Good point about the loss of communication. But there are MANY problems:
1) What if communication is hijacked?
2) There are many, many dogs that would jump on a drone trying to land a package.
3) There are children would try to capture a drone. Mom! I found a plane in our yard!
4) A drone would be REALLY, REALLY ANNOYING to a lot of people. Why? A drone would compromise their safety. A drone would emit scary noise. Many, many people in the U.S., a nation of gun owners, would shoot at a drone. Even children might use their BB guns to shoot at a drone.
5) Thieves might like to capture a drone.
6) Weather is often ENTIRELY UNPREDICTABLE. A big, unexpected gust of wind could smash a drone against a house. There are many places where 2 weather systems come together in which weather reports are only educated guesses.
7) Electronics sometimes fails. (Funny: I can imagine Slashdot readers saying, "What! I didn't know that!")
8) Mechanical devices sometimes fail.
9) There are often design errors that are only discovered after device failure.
These are problems of TRUMPIC proportions!
But yes, Jeff Bezos is still better than Donald Trump.
If you don't like noise now, just wait until the buzzing of drones overhead is 24/7. Then, it'll be a plus to live in the flight path of an airport, because no drones. Buy your airport house now, while it's still cheap.
It's very common in the U.S. culture that, rather than cooperate, someone looks for a way to disagree.
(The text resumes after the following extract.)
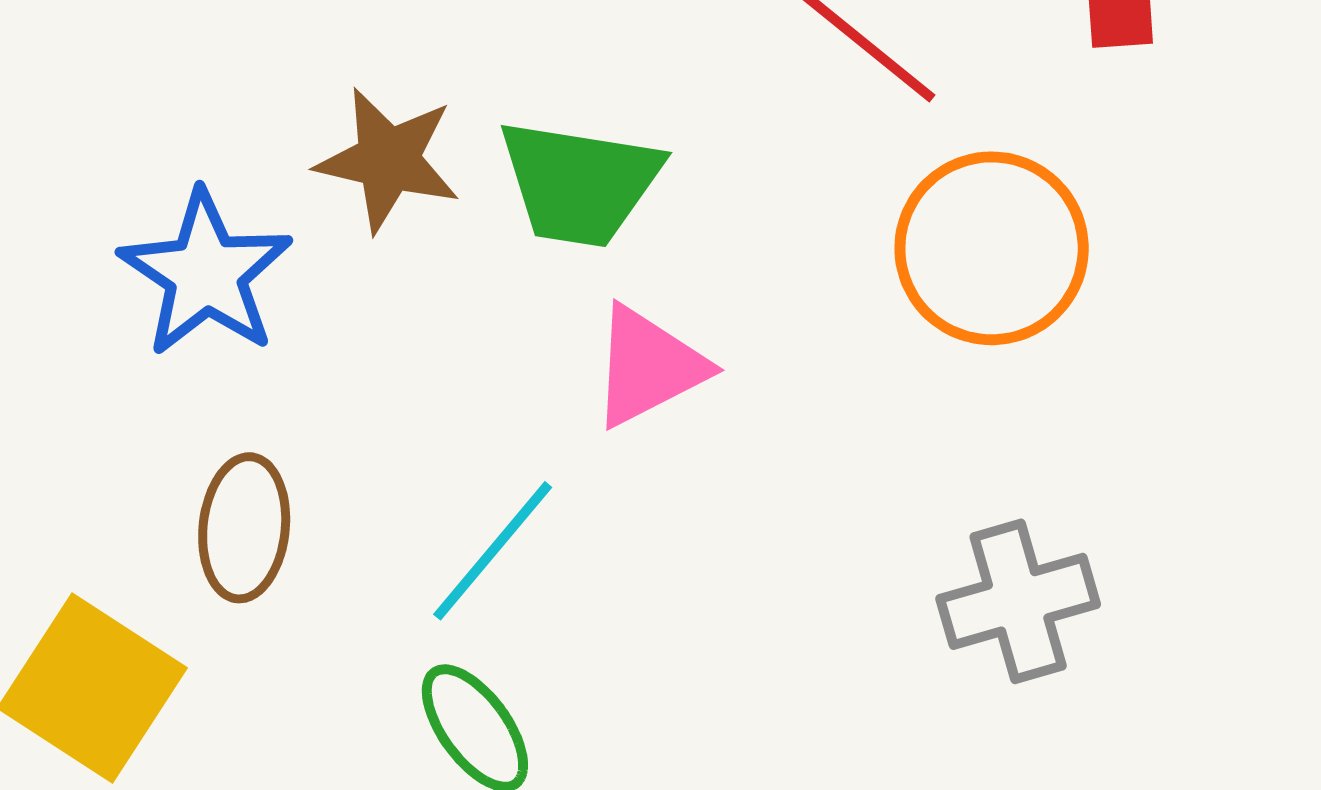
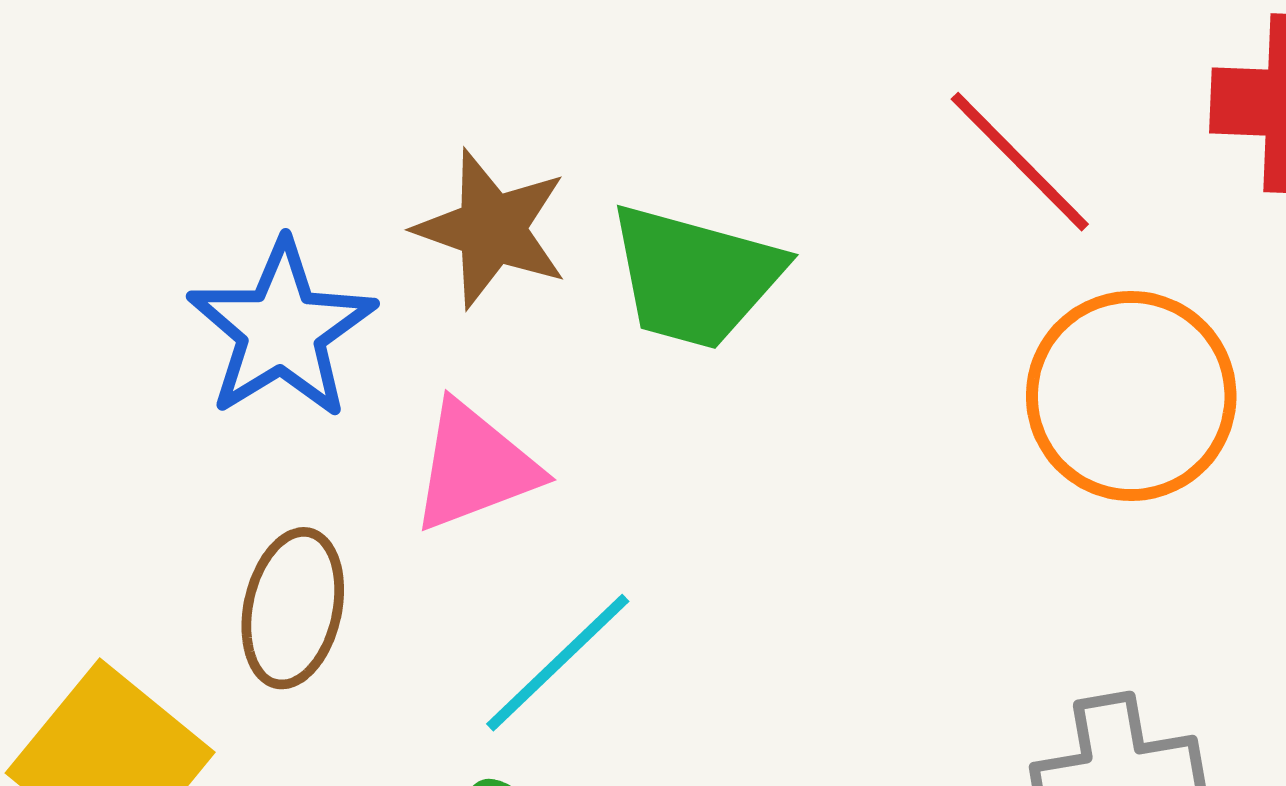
pink triangle: (648, 366) -> (475, 467), moved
I'm sure everyone understands the issue. If there can be huge problems with extraordinarily expensive, intensely managed technology, it is even more likely that there will be problems with technology that is not getting a lot of oversight.
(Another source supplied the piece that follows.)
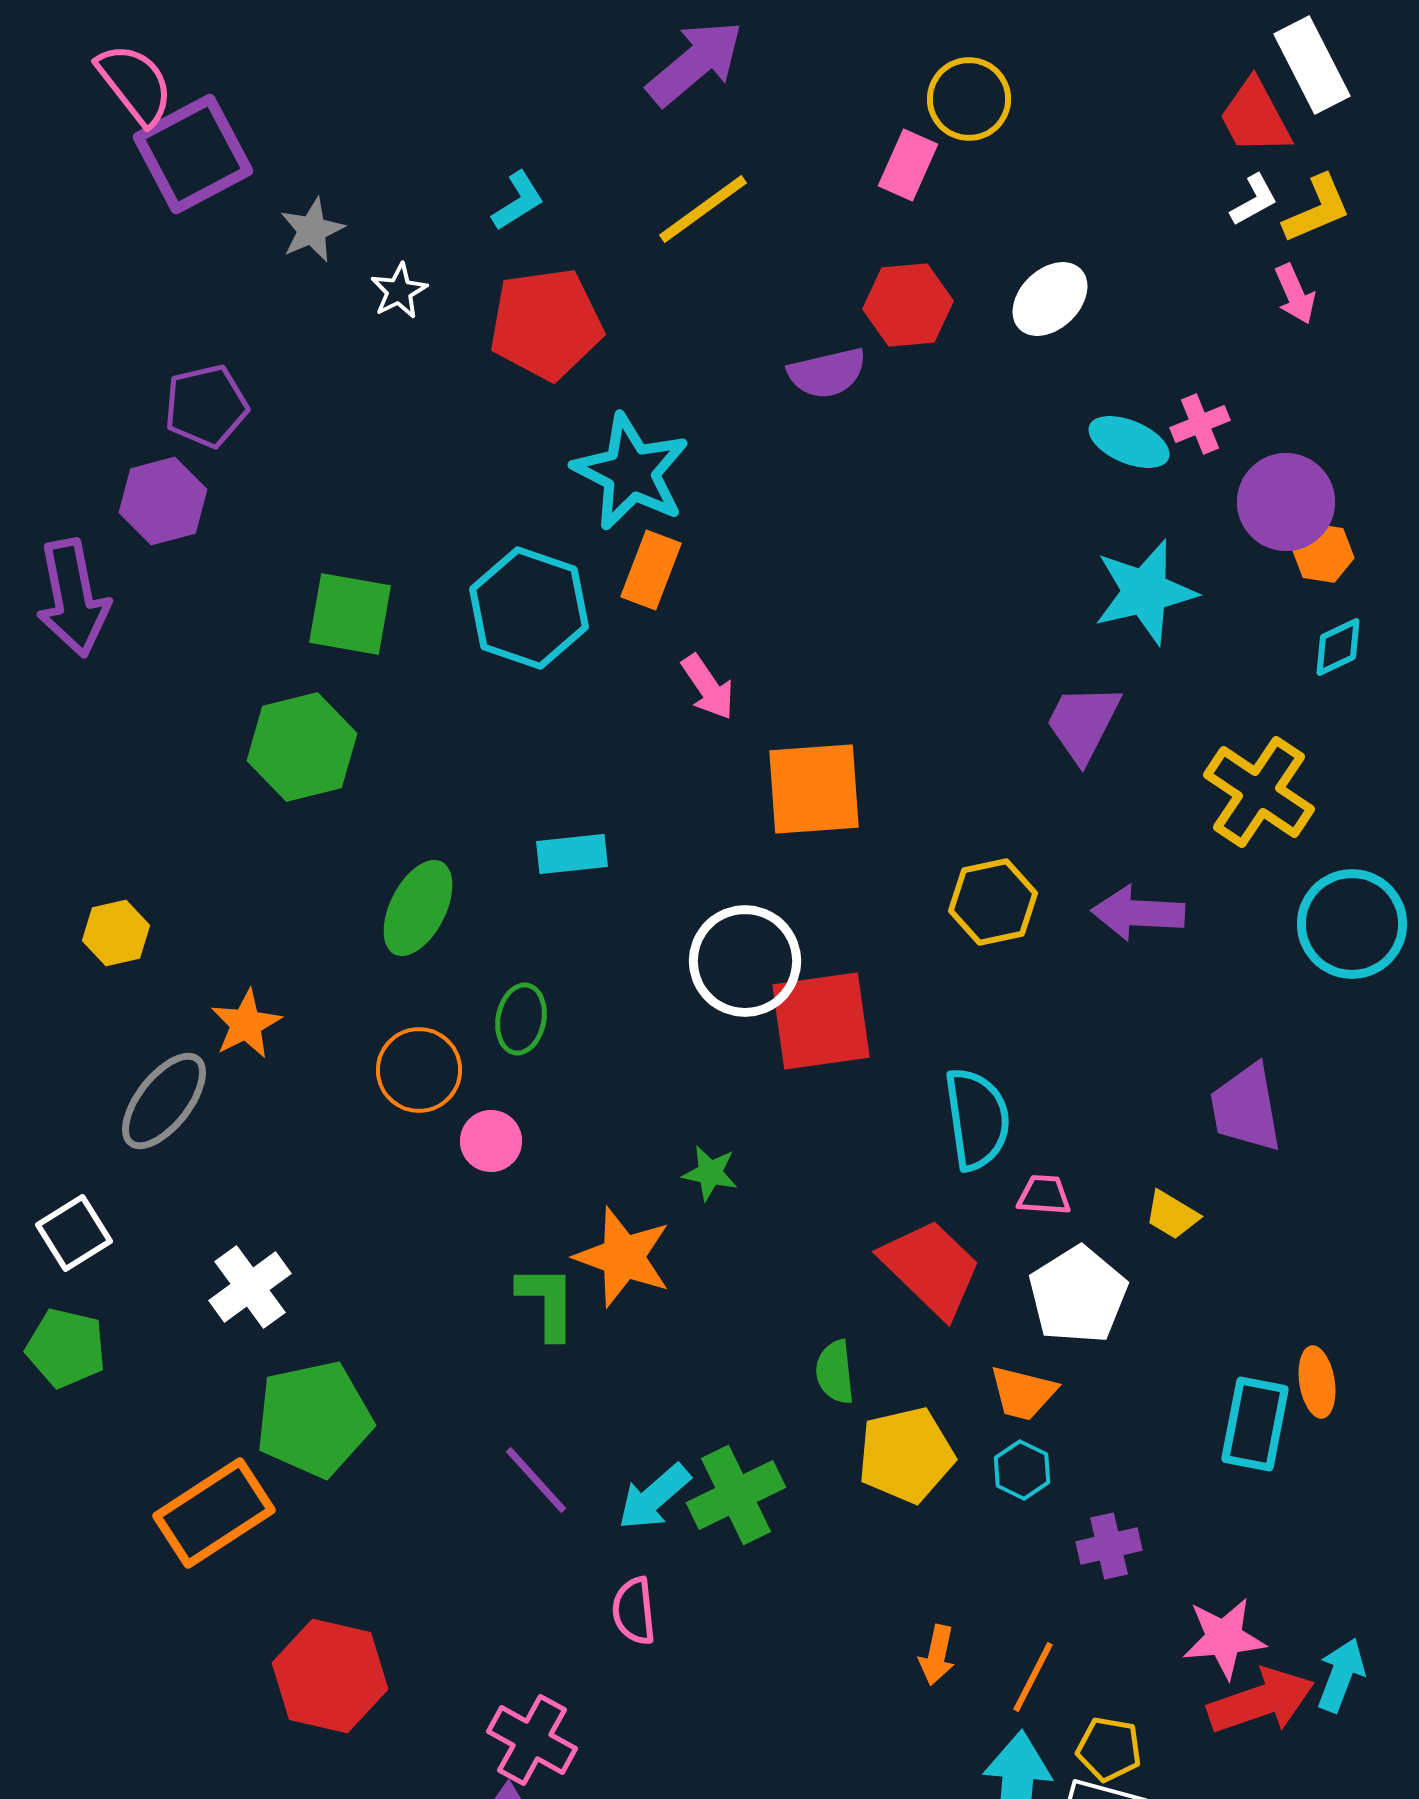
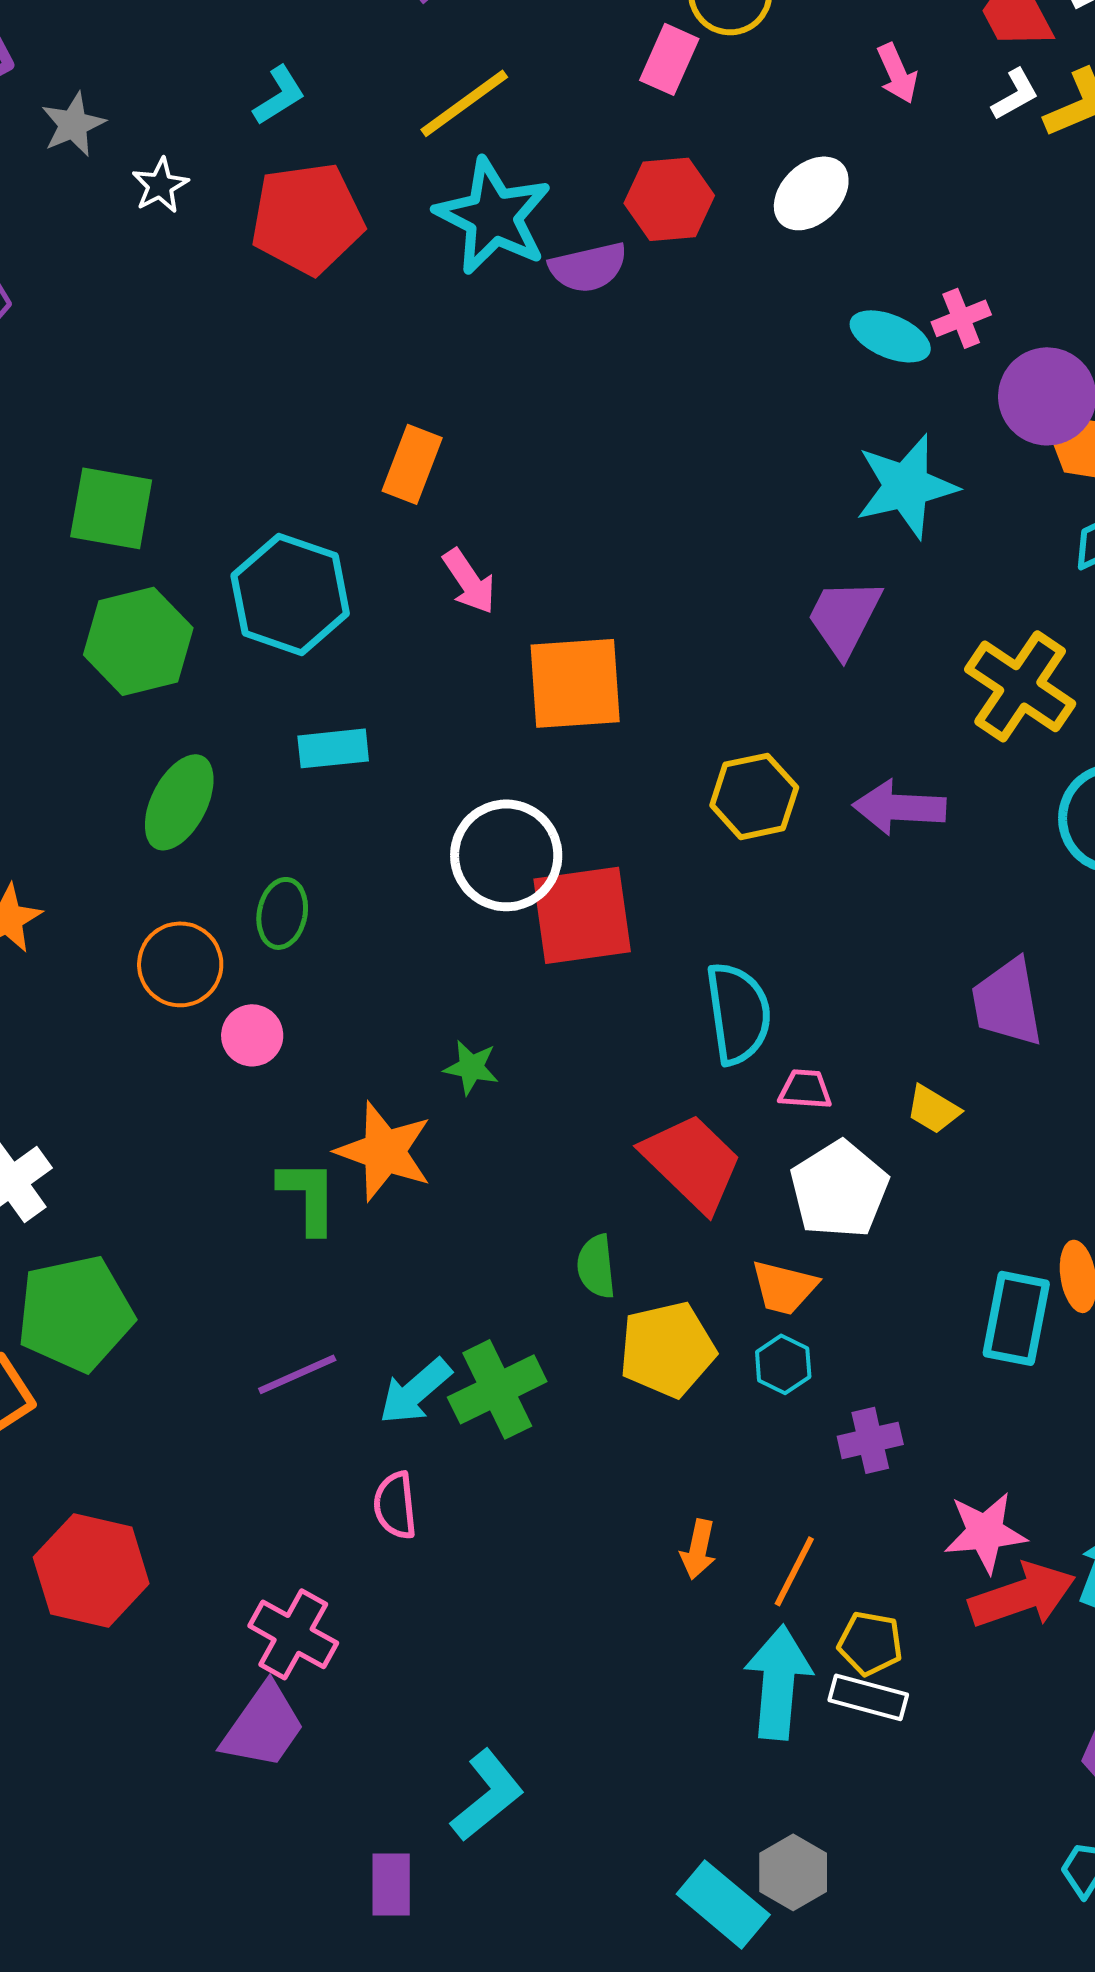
pink arrow: (1295, 294) -> (897, 73), moved
cyan star: (631, 472) -> (493, 216), moved
cyan hexagon: (529, 608) -> (290, 594), moved
green hexagon: (302, 747) -> (138, 641), moved
purple line: (536, 1480) -> (297, 1374), turned -72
Drone technology is not getting much oversight. I haven't seen any stories discussing the 9 issues I mentioned.
Gone are the days of combing the neighborhoods aimlessly looking for a recently delivered package to lift. Just follow the little bird right to the pot of gold!
Yes, one could follow a truck. But you'd have to see it first. A drone zooting around with one or more packages dangling below will be much easier to spot. And while following one may not be plausible depending on its route, you really only need to be somewhat near its landing location. This becomes easier on non-level ground, where you could sit atop a hill and watch it descend, for example.
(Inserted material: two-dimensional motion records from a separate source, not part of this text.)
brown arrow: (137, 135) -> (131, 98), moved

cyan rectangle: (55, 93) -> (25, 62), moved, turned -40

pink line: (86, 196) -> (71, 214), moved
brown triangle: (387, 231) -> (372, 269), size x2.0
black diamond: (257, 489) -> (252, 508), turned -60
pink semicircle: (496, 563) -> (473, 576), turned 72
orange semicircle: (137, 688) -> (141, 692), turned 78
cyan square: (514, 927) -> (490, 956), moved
The first step would be to explain the possible solutions. Why? At present, negative attitudes are developing rapidly.
"Amazon has hired some of the best engineers and expert researchers in the world for this."
I feel doubtful about that. I see shortcomings on almost every Amazon web page. If managers at Amazon don't see or don't fix those, what chance is there they will solve far more difficult problems?
Drones will always fall from the sky injuring or killing. The design should be unable to exceed a safe predetermined free-fall velocity. Crumple zones should be built in to reduce the chance of injury. Fans should be ducted with forgiving grills preventing a finger from being severed. Safety should be the first concern of the FAA. It will use a bit more power but they will still have healthy savings.
What about the mental condition of the writers of the stories to which I linked?
Make all the buggy whip jokes you want. But sooner or later it should become time that we start protecting people instead of corporations.
Of course they are, after all this is one of the necessary steps to "freedom from people" also known as "useless eaters".
Can I keep the drone, too, along with my order?!
;-)
Can I shoot down a drone that is passing over my house (and keep the payload) as a toll for using my airspace?
Can I keep the pkg that was incorrectly delivered to my house?
(What also works is to replace the "Can I" above with "I will".)
Self-importance and self-indulgence is the root of ALL evil.